* _What is expected_
Locate each line in the data below that contains the word "from" and copy those lines out in full.

[Source records]
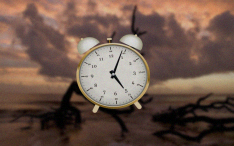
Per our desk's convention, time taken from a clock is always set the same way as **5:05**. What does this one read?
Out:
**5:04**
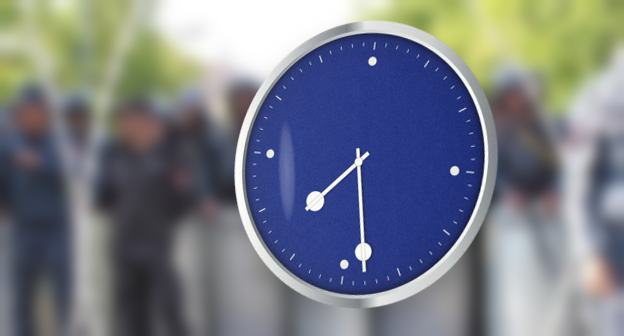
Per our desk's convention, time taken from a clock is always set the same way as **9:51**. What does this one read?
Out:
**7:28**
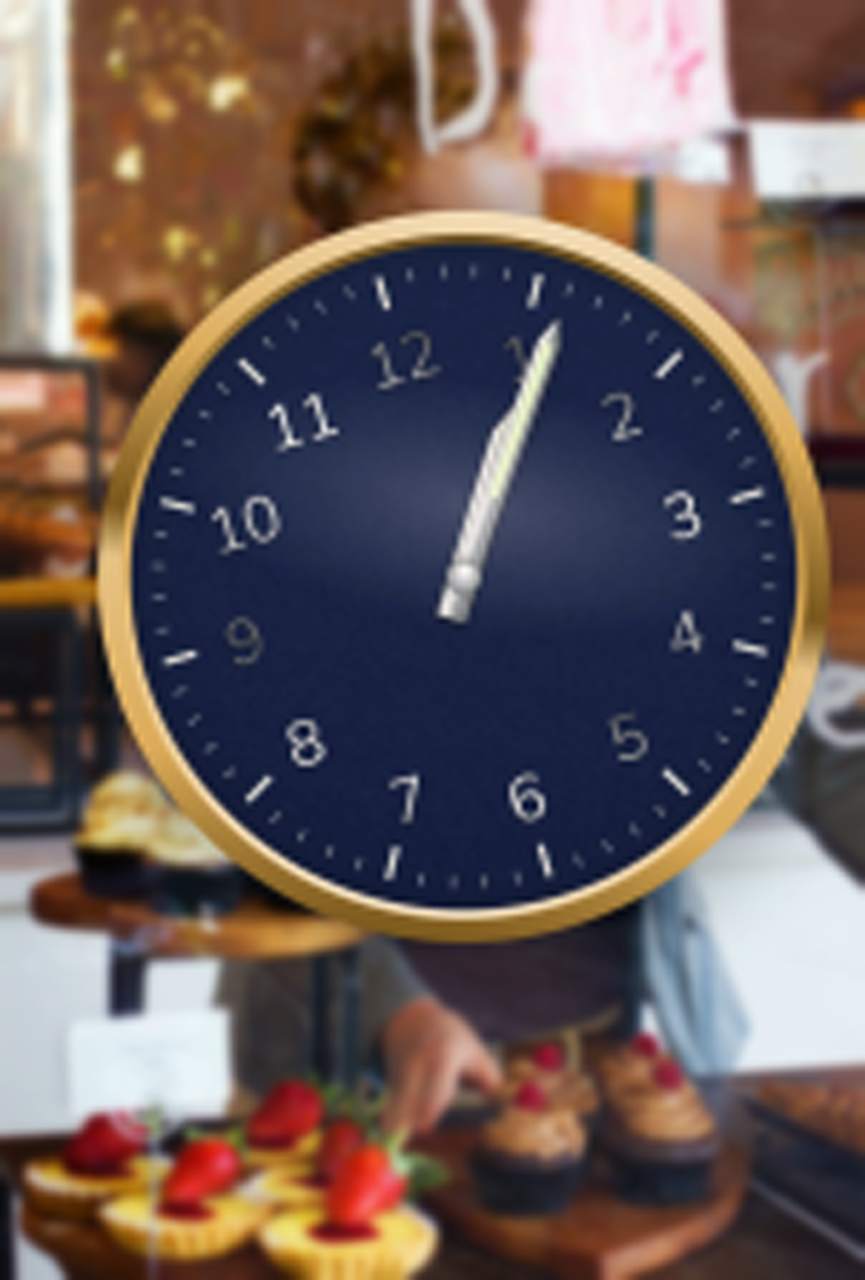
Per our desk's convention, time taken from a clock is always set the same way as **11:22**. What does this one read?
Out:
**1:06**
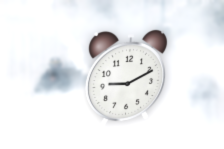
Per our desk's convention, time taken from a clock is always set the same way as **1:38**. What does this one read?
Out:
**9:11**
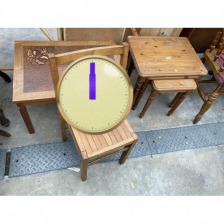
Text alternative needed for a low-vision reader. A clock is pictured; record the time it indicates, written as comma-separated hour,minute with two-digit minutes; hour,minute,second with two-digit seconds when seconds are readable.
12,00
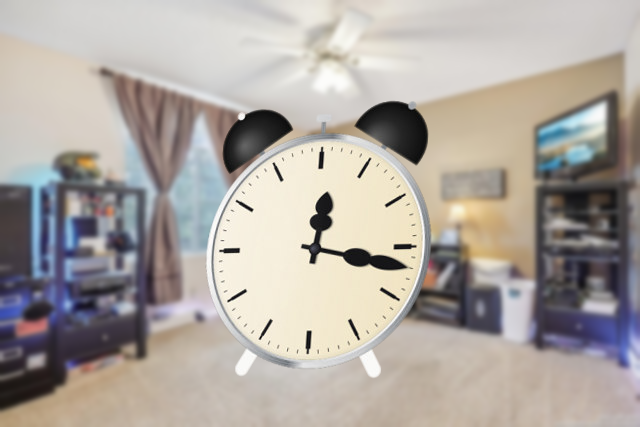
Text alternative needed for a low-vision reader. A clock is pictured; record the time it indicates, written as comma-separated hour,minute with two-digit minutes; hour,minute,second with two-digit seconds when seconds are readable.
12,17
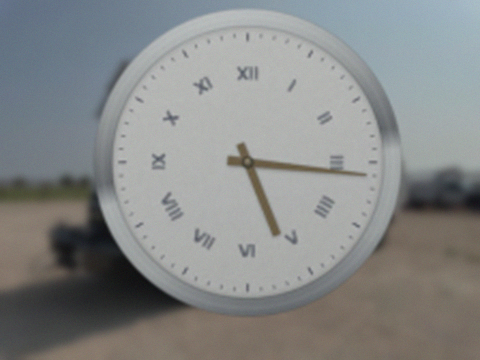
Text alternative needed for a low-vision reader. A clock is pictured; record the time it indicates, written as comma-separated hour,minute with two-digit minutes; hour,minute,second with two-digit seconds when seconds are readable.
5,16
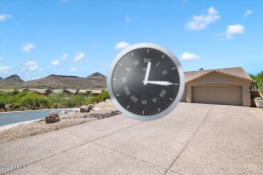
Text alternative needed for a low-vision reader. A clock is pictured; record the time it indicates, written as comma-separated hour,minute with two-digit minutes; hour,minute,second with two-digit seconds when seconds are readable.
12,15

* * *

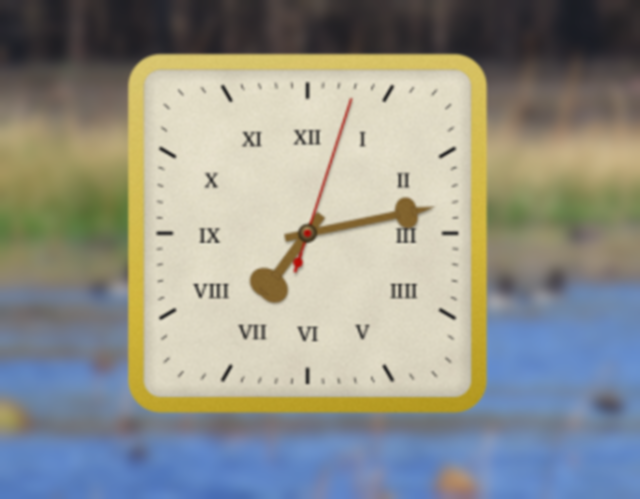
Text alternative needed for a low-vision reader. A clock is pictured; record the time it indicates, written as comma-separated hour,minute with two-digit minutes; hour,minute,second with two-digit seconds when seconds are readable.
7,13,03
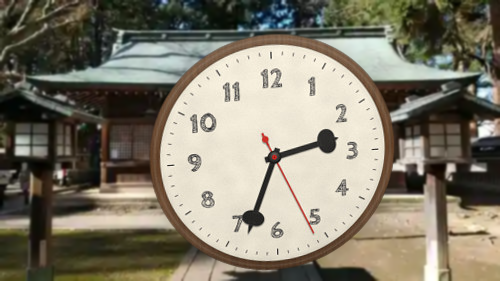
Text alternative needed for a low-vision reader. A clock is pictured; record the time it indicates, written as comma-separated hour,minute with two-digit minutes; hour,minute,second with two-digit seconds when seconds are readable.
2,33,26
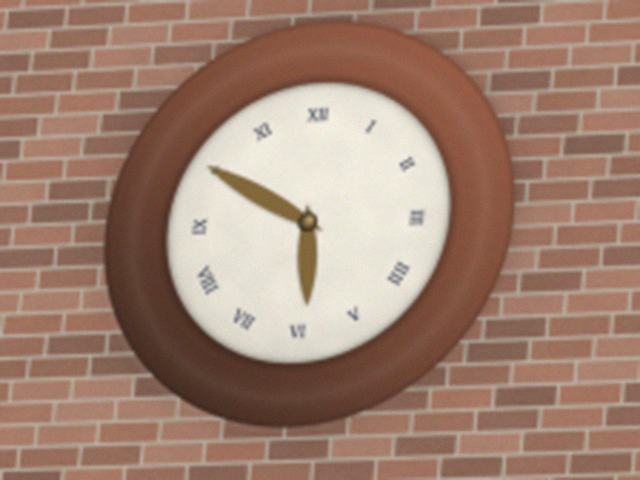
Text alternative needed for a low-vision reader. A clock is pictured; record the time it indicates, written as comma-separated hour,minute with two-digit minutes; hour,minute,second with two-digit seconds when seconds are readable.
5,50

* _Written answer_
Per our desk's convention, time taken from a clock is always set the same way as **5:05**. What does this one read?
Per our desk's convention, time taken from a clock is always set the same way as **9:51**. What does this one read?
Per our desk's convention, time taken from a clock is always set the same way as **11:22**. What does this one read?
Per our desk's convention, time taken from a clock is always set the same way as **1:38**. What does this one read?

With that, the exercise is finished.